La Bosnie est menacee de disparition, les 32 % du territoire qu'elle controle etant soumis a un siege de caractere moyenageux

Dans le cas de la Bosnie, le droit a sa propre defense implique que lui soit autorisee l'acquisition d'armes defensives. Bien que, dans certaines circonstances, le droit de se defendre n'implique pas necessairement celui de recevoir des armes, tel n'est pas le cas de la Bosnie. Elle est menacee de disparition, les 32 % du territoire qu'elle controle etant soumis a un siege de caractere moyenageux. La Bosnie sera sans doute rayee de la carte, en meme temps que ses nationaux, les Bosniaques, a moins que les Etats membres des Nations unies ne lui permettent de defendre convenablement son territoire et ses habitants. La protection du territoire et des habitants d'un Etat etant au coeur du concept de defense nationale, le droit de la Bosnie a sa propre defense passe par sa capacite a acquerir des armes.

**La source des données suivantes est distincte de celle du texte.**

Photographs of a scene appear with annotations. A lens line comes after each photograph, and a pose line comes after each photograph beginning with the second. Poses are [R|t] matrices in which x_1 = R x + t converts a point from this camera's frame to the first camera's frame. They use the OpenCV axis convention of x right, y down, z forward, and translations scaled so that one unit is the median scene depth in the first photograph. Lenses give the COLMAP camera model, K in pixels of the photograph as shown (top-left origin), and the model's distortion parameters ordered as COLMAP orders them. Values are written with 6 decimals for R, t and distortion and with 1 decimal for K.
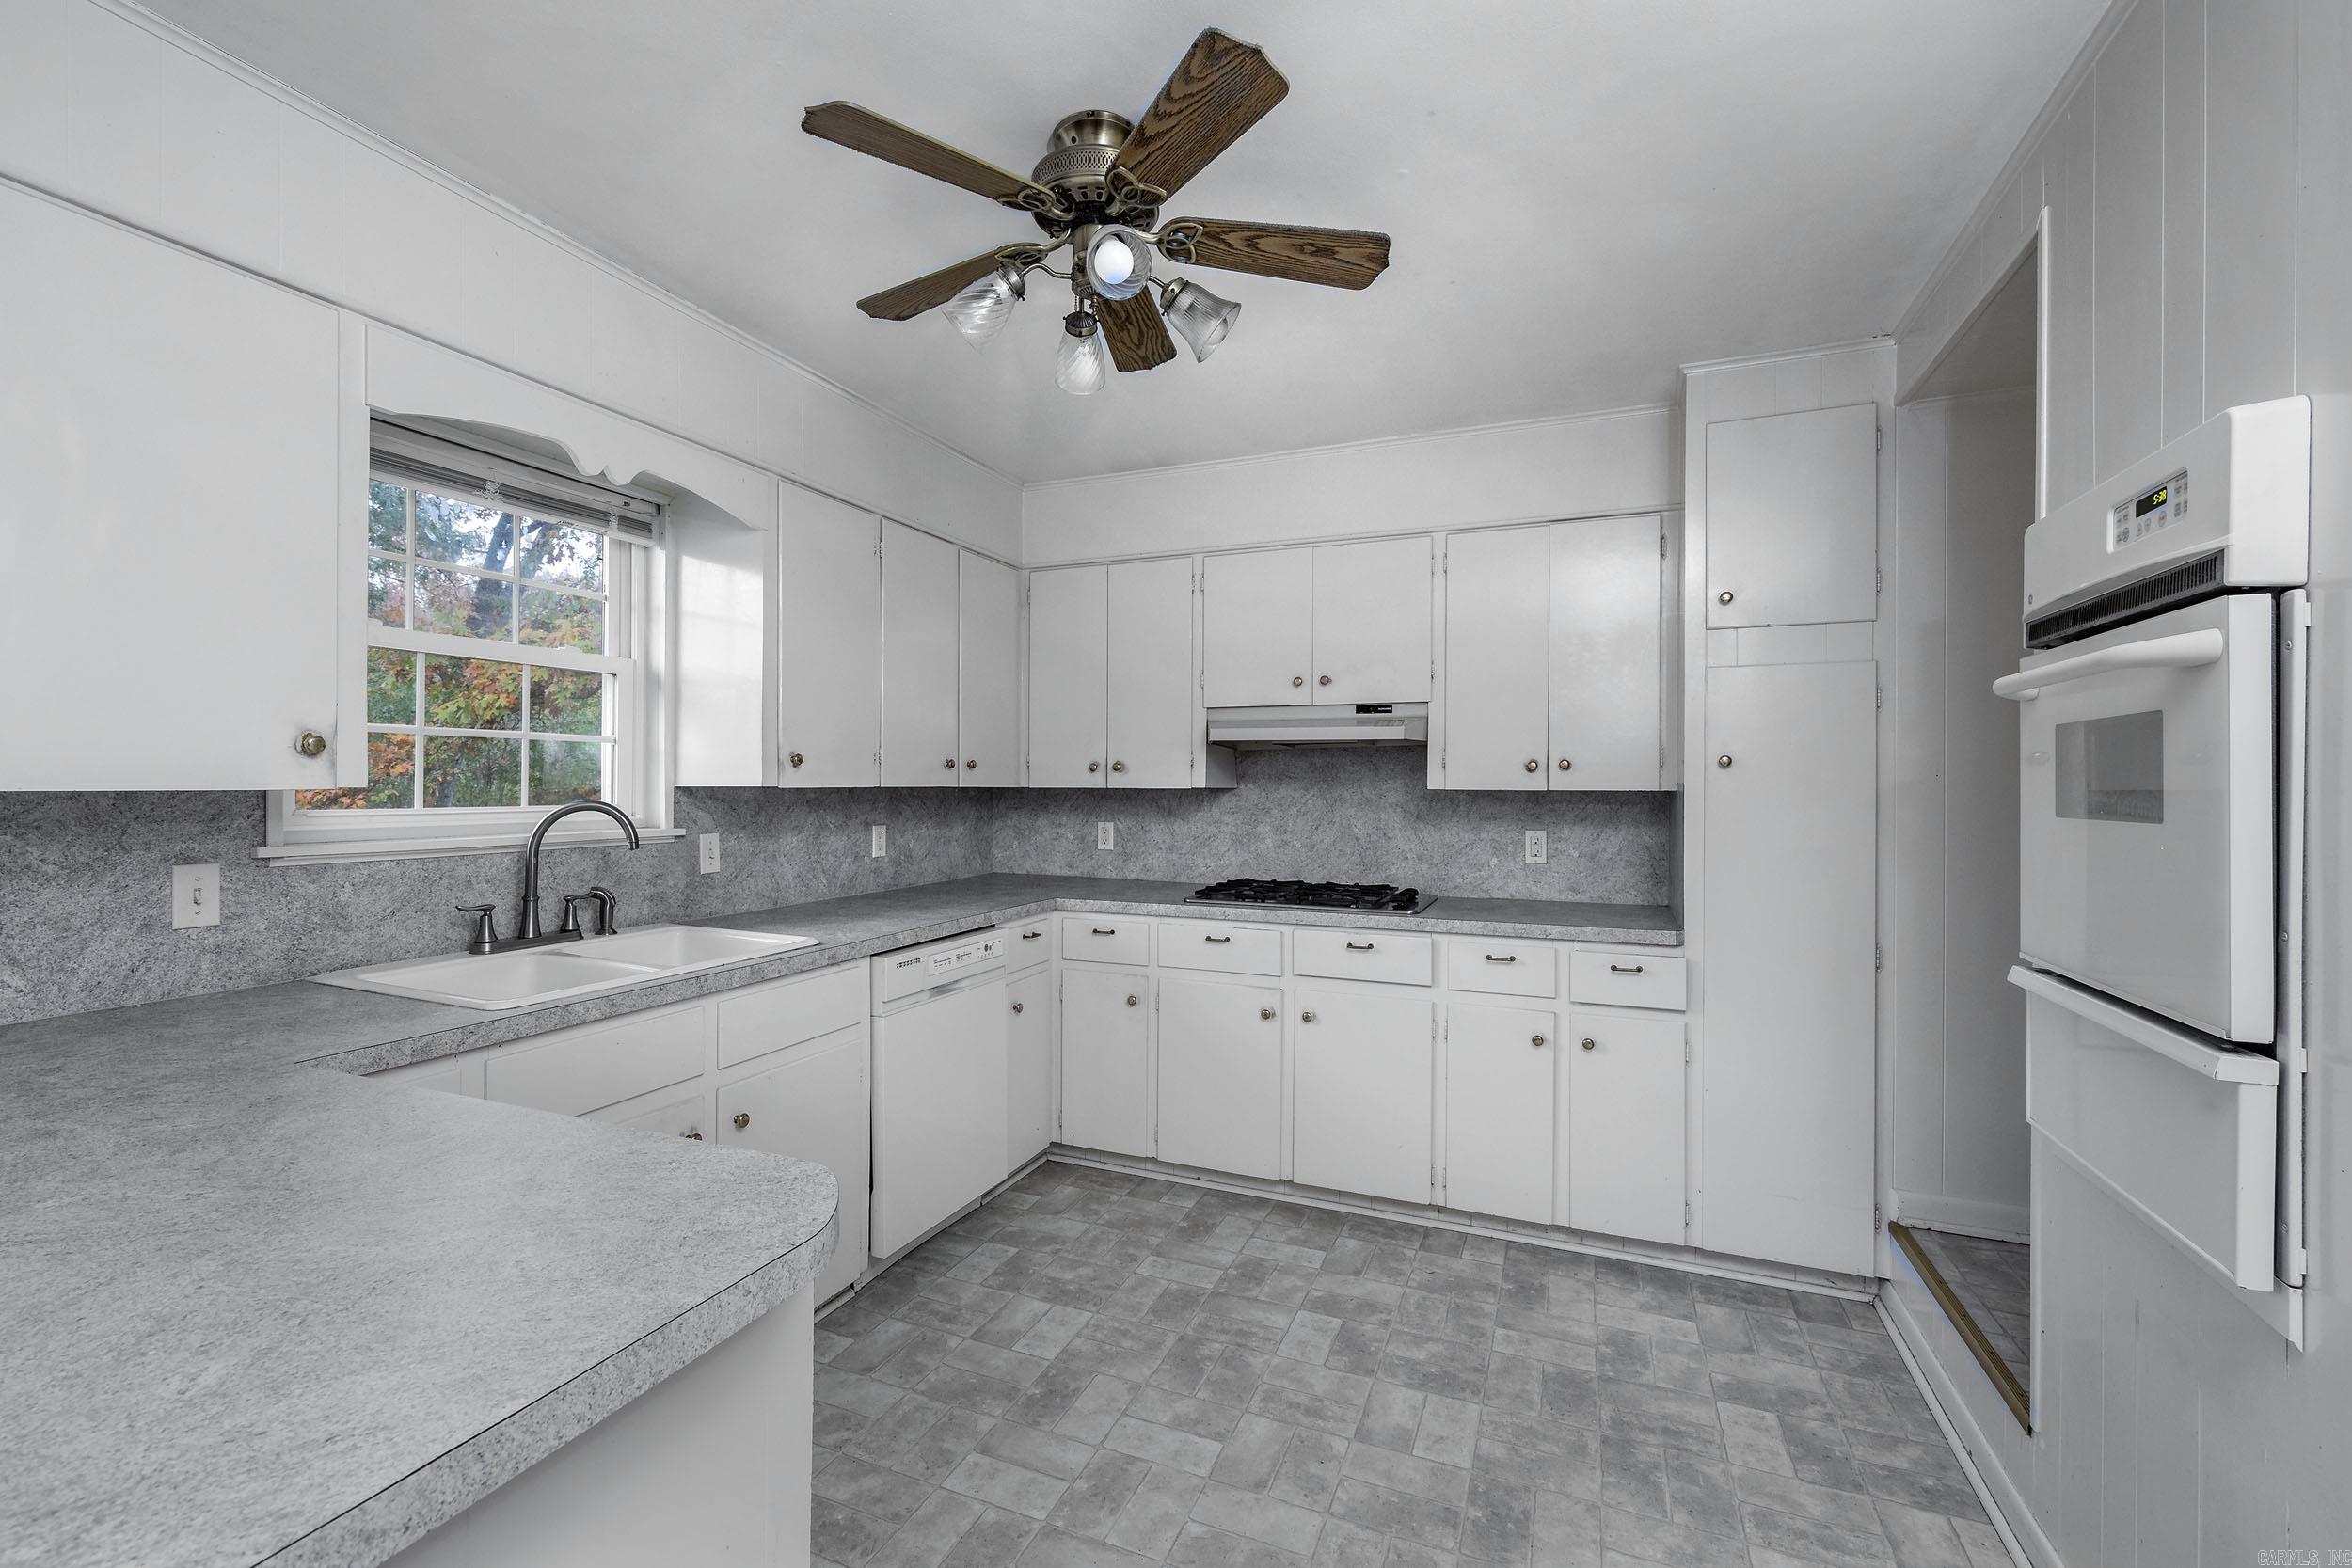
lens RADIAL K [[965.5, 0, 1187.3], [0, 965.5, 784.0], [0, 0, 1]] dist [-0.001554, -0.000062]
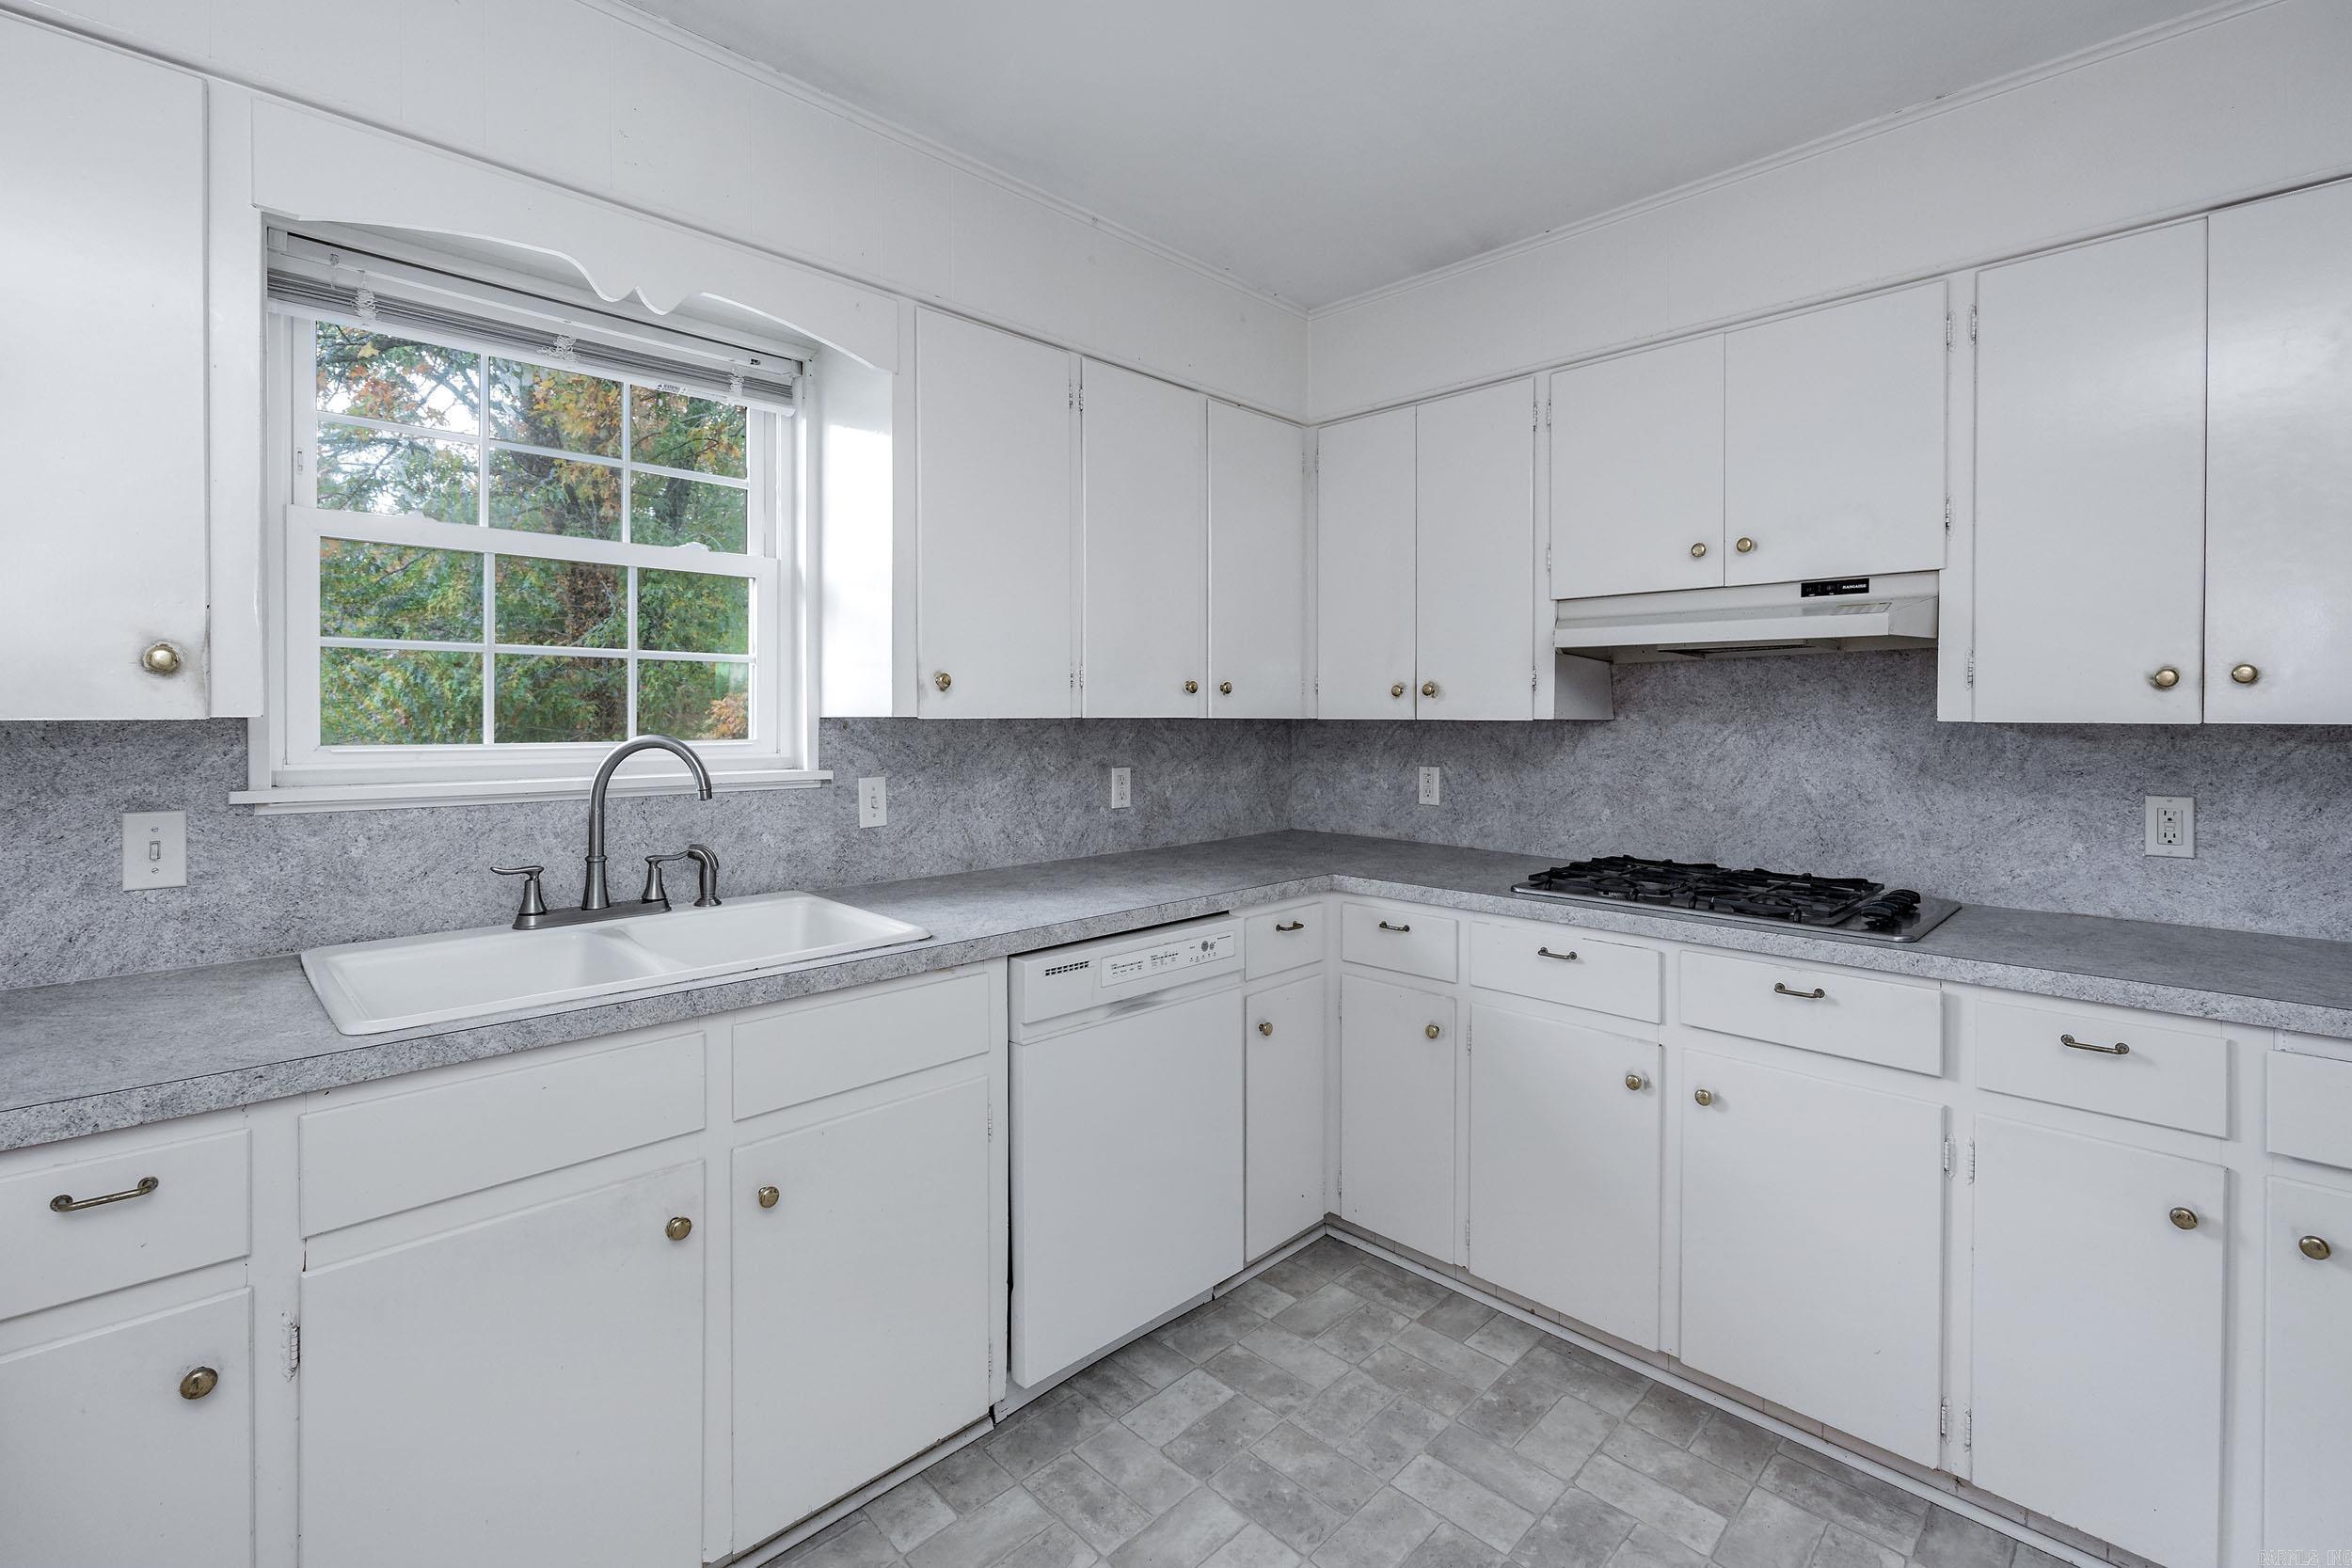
lens RADIAL K [[1001.7, 0, 1280.6], [0, 1001.7, 720.0], [0, 0, 1]] dist [-0.002137, -0.000663]
pose [[0.936286, -0.000097, -0.351238, 0.110317], [0.001067, 0.999996, 0.002568, 0.003115], [0.351237, -0.002779, 0.936283, 0.366638]]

La levee unilaterale de l'embargo sur les armes par des Etats membres des Nations unies n'affecte pas la poursuite des autres embargos sur les armes decides par les Nations unies. Certains Etats pretendent que prononcer l'illegalite de l'embargo sur les armes en Bosnie aboutira a la levee des autres embargos sur les armes decides par les Nations unies, comme pour l'Irak et la Libye. Ces affirmations ne prennent pas en compte la difference majeure qui separe juridiquement un Etat victime tel que la Bosnie d'Etats predateurs.

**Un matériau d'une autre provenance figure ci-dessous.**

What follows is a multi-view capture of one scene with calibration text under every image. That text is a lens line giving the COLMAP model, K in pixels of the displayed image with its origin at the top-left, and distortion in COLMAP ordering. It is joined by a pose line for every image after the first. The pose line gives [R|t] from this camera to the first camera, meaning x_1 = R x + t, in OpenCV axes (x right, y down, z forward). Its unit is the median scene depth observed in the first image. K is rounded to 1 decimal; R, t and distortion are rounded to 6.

En depit de l'evidente illegalite de l'embargo sur les armes, et de son indeniable echec a apporter la paix et la securite dans les Balkans, le Conseil de securite semble n'avoir toujours pas la volonte politique de donner au gouvernement bosniaque la possibilite de se defendre. Ses Etats membres doivent donc par eux-memes soit individuellement, soit collectivement faire en sorte de lever cet embargo et condamner ceux qui continuent de le soutenir contre le principe de justice et en violation de la legislation internationale.